In C.S. Lewis's "The Lion, the Witch and the Wardrobe," when the children ask if Aslan the lion is safe, Mr. Beaver replies, "Safe? Who said anything about safe? 'Course he isn't safe. But he's good."

This captures our dilemma perfectly. We cannot trust God to always do things our way, to let us maintain control, to avoid uncomfortable change. That feels unsafe. But He is good—purely, completely, unfailingly good.

The Promise of Confession
Here's the transformative promise at the heart of this message: "If we confess our sins, he is faithful and just and will forgive us our sins and purify us from all unrighteousness" (1 John 1:9).

To confess means to agree with God—to see our dots the way He sees them, to acknowledge what His pure light reveals. And when we do, He doesn't condemn us. He cleanses us. The blood of Jesus "purifies us from all sin" (1 John 1:7).

This isn't a one-time event but a daily, lifelong journey. God doesn't expose all our dots at once—that would overwhelm us. Instead, He lovingly reveals them one at a time, as we're ready to surrender them, always with the purpose of setting us free and helping us grow in His love.

Red Dot Therapy
Want a practical way to identify when the control dot is active in your life? Pay attention to your reaction at red lights.

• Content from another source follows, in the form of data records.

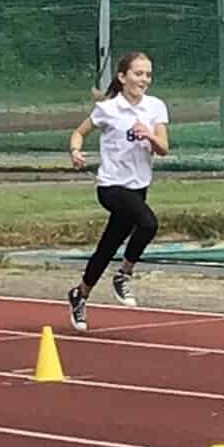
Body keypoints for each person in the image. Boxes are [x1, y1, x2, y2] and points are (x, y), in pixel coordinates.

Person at [65, 51, 169, 333]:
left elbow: (163, 148)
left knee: (108, 246)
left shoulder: (155, 107)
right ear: (123, 77)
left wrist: (149, 135)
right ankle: (124, 274)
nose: (144, 79)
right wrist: (75, 151)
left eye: (148, 74)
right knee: (148, 223)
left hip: (138, 187)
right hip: (111, 186)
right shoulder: (108, 109)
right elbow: (79, 132)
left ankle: (80, 294)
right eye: (138, 73)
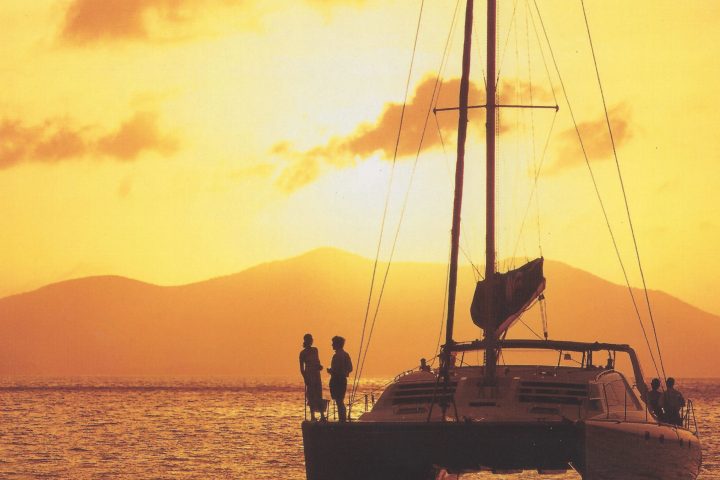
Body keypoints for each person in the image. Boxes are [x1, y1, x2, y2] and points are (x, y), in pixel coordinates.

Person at [299, 333, 325, 421]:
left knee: (319, 394)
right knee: (311, 395)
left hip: (317, 374)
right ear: (306, 340)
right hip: (309, 375)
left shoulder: (315, 350)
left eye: (311, 339)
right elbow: (301, 369)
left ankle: (322, 415)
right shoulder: (302, 353)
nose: (311, 341)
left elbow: (317, 362)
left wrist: (320, 366)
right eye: (309, 339)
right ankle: (313, 416)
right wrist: (305, 378)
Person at [328, 335, 353, 422]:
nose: (332, 345)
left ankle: (342, 419)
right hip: (342, 380)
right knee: (340, 400)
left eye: (333, 343)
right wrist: (344, 372)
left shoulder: (337, 356)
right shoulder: (346, 355)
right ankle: (342, 418)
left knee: (339, 401)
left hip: (337, 379)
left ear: (337, 344)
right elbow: (350, 368)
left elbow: (336, 370)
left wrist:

That traffic signal that makes you late, that interrupts your perfectly planned schedule, that forces you to stop when you want to go—it reveals something. Does frustration rise? Anger? Anxiety about not being in control?

These red lights offer what we might call "red dot therapy." They expose our need for control and our unresolved anger. They teach us humility and surrender. They remind us that even when we can't control our circumstances, we can trust the One who orchestrates all things for the good of those who love Him.

One Dot at a Time
The journey toward pure light fellowship isn't about perfection—it's about progression. One dot at a time. One confession at a time. One surrender at a time.

Don't let condemnation overwhelm you when you see your dots. They're already covered by the blood of Christ. God's not trying to show you how horrible you are; He's revealing how great He is and how deeply He loves you.

In our messy lives and our messy churches, Christ's love is growing in our hearts. The dots don't disqualify us—they're the very places where grace does its deepest work.

So embrace the mess. Bring your dots into the light. And watch as God's pure love transforms you, one beautiful, grace-filled moment at a time.